Hope, despair, elation. The Holy Week narrative from Palm Sunday to the Passion and Resurrection? Well, no. Just the public mood that swung just as wildly at the news that the controversial Justice Secretary Vitaliano Aguirre was about to be fired by President Duterte—a report stoutly denied by Malacañang, then eventually confirmed by the President himself.
Aguirre’s removal from the President’s official family was a long time coming. Has any other holder of a Cabinet portfolio in recent memory had as tumultuous a tenure, as squalid a record, as Aguirre as head of the Department of Justice? His watch was a disgraceful time for the DOJ: He fecklessly transformed his powerful post into a virtual battering ram with which to browbeat the administration’s critics while he engaged in the most sordid politicking, debasing the very notions of justice that he was sworn to uphold.
It was during Aguirre’s watch that the nation beheld the startling spectacle of the DOJ colluding publicly with convicted drug felons to accuse a sitting senator of drug trafficking. Exhibiting none of the judiciousness and discretion his position requires, he lit indiscriminate fires with his pronouncements: For example, he accused prominent political families in Marawi of conspiring with opposition forces to stoke discord in the besieged city, even showing off a cell phone photo that turned out to be fake. When confronted, the “perya barker,” as Sen. Grace Poe once described him, was forced to apologize over national TV.
He appeared to be knee-deep in the scandal that ensnared two of his fraternity brothers-turned-immigration officials, who were caught on camera receiving millions of pesos in an evident bribe from a Chinese casino kingpin. Also caught on camera during a Senate hearing: Aguirre apparently conspiring through text messages with political hatchet men to expedite cases against opposition senator Risa Hontiveros.
Those are the relatively lighter cases. The heavyweight ones involved no less than the integrity of the government’s bloody war on drugs that has claimed thousands of Filipino lives, even as Aguirre’s careless handling of the prosecutorial aspects of it led from one debacle to another. Nothing, for one, has come so far of the inquiry into the P6.4-billion “shabu” smuggling scandal at Customs—the biggest haul to be intercepted in the country, and apparently only a fraction of a much bigger shipment from China that got away and that implicated, via direct testimony by whistle-blower Mark Taguba at the Senate, a number of highly placed persons, among them the President’s son, former Davao vice mayor Paolo Duterte.
Most recently, it was found that the DOJ had dismissed the charges against confessed drug lord Kerwin Espinosa and several others, among them Peter Lim, whom Mr. Duterte himself had publicly threatened to kill for allegedly being a drug kingpin in the Visayas. The prosecutors’ shocking resolution on the dismissal of charges was kept from the public for three long months. When it was uncovered by journalists, Aguirre first feigned ignorance, saying he had no hand in his subordinates’ decision. Then, absurdly, hilariously, he blamed the incarcerated Sen. Leila de Lima for supposedly working with her minions still working at the DOJ to cast him, the justice secretary, in a bad light.
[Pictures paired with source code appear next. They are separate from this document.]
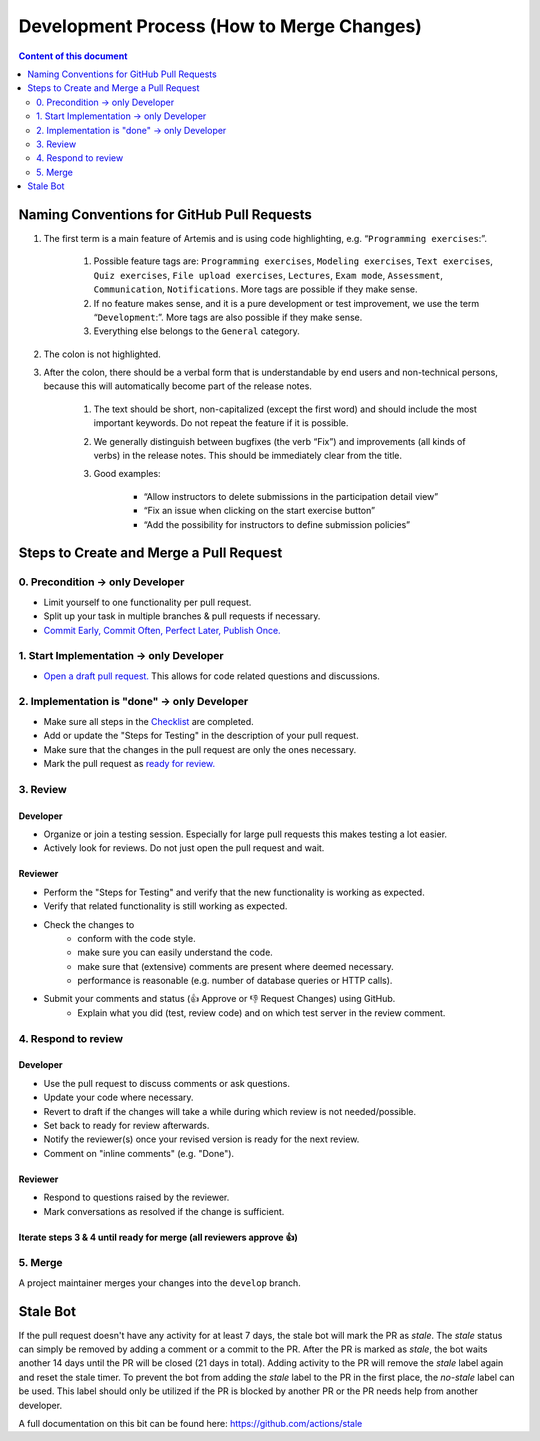 ******************************************
Development Process (How to Merge Changes)
******************************************

.. contents:: Content of this document
    :local:
    :depth: 2

Naming Conventions for GitHub Pull Requests
===========================================

1. The first term is a main feature of Artemis and is using code highlighting, e.g.  “``Programming exercises``:”.

    1. Possible feature tags are: ``Programming exercises``, ``Modeling exercises``, ``Text exercises``, ``Quiz exercises``, ``File upload exercises``, ``Lectures``, ``Exam mode``, ``Assessment``, ``Communication``, ``Notifications``. More tags are possible if they make sense.
    2. If no feature makes sense, and it is a pure development or test improvement, we use the term “``Development``:”. More tags are also possible if they make sense.
    3. Everything else belongs to the ``General`` category.

2. The colon is not highlighted.

3. After the colon, there should be a verbal form that is understandable by end users and non-technical persons, because this will automatically become part of the release notes.

    1. The text should be short, non-capitalized (except the first word) and should include the most important keywords. Do not repeat the feature if it is possible.
    2. We generally distinguish between bugfixes (the verb “Fix”) and improvements (all kinds of verbs) in the release notes. This should be immediately clear from the title.
    3. Good examples:

        - “Allow instructors to delete submissions in the participation detail view”
        - “Fix an issue when clicking on the start exercise button”
        - “Add the possibility for instructors to define submission policies”



Steps to Create and Merge a Pull Request
========================================

0. Precondition -> only Developer
---------------------------------

* Limit yourself to one functionality per pull request.
* Split up your task in multiple branches & pull requests if necessary.
* `Commit Early, Commit Often, Perfect Later, Publish Once. <https://speakerdeck.com/lemiorhan/10-git-anti-patterns-you-should-be-aware-of>`_

1. Start Implementation -> only Developer
-----------------------------------------

* `Open a draft pull request. <https://docs.github.com/en/github/collaborating-with-issues-and-pull-requests/creating-a-pull-request>`_ This allows for code related questions and discussions.

2. Implementation is "done" -> only Developer
---------------------------------------------

* Make sure all steps in the `Checklist <https://github.com/ls1intum/Artemis/blob/develop/.github/PULL_REQUEST_TEMPLATE.md>`_ are completed.
* Add or update the "Steps for Testing" in the description of your pull request.
* Make sure that the changes in the pull request are only the ones necessary.
* Mark the pull request as `ready for review. <https://docs.github.com/en/github/collaborating-with-issues-and-pull-requests/changing-the-stage-of-a-pull-request>`_

3. Review
---------

Developer
^^^^^^^^^
* Organize or join a testing session. Especially for large pull requests this makes testing a lot easier.
* Actively look for reviews. Do not just open the pull request and wait.

Reviewer
^^^^^^^^
* Perform the "Steps for Testing" and verify that the new functionality is working as expected.
* Verify that related functionality is still working as expected.
* Check the changes to
    * conform with the code style.
    * make sure you can easily understand the code.
    * make sure that (extensive) comments are present where deemed necessary.
    * performance is reasonable (e.g. number of database queries or HTTP calls).
* Submit your comments and status (👍 Approve or 👎 Request Changes) using GitHub.
    * Explain what you did (test, review code) and on which test server in the review comment.

4. Respond to review
--------------------

Developer
^^^^^^^^^
* Use the pull request to discuss comments or ask questions.
* Update your code where necessary.
* Revert to draft if the changes will take a while during which review is not needed/possible.
* Set back to ready for review afterwards.
* Notify the reviewer(s) once your revised version is ready for the next review.
* Comment on "inline comments" (e.g. "Done").

Reviewer
^^^^^^^^
* Respond to questions raised by the reviewer.
* Mark conversations as resolved if the change is sufficient.

Iterate steps 3 & 4 until ready for merge (all reviewers approve 👍)
^^^^^^^^^^^^^^^^^^^^^^^^^^^^^^^^^^^^^^^^^^^^^^^^^^^^^^^^^^^^^^^^^^^^^^^^^^^^^

5. Merge
--------
A project maintainer merges your changes into the ``develop`` branch.



Stale Bot
=========

If the pull request doesn't have any activity for at least 7 days, the stale bot will mark the PR as `stale`.
The `stale` status can simply be removed by adding a comment or a commit to the PR.
After the PR is marked as `stale`, the bot waits another 14 days until the PR will be closed (21 days in total).
Adding activity to the PR will remove the `stale` label again and reset the stale timer.
To prevent the bot from adding the `stale` label to the PR in the first place, the `no-stale` label can be used.
This label should only be utilized if the PR is blocked by another PR or the PR needs help from another developer.

A full documentation on this bit can be found here:
https://github.com/actions/stale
Mr. Duterte, meanwhile, was said to have been furious at the exoneration of Espinosa
et al.—to the extent of punching a wall in anger, according to the dramatic account of the chief of the national police. But the gawking bystander would impertinently wonder: How could it have been possible for lowly prosecutors to make such a critical decision relating to the President’s pet enterprise without the big shots themselves being in the know?
The resulting public outrage appeared to have done what shame could not: The President
announced, without disclosing details, that he had accepted Aguirre’s resignation. Yet earlier there was the typical hee-hawing from the Palace, to the effect that the justice secretary “still enjoys the trust and confidence of the President,” etc.—prevaricating and farcical to the bitter end.
Never mind. After the thorough thrashing that it endured under Aguirre’s leadership, it’s time for general cleaning at the Department of Justice.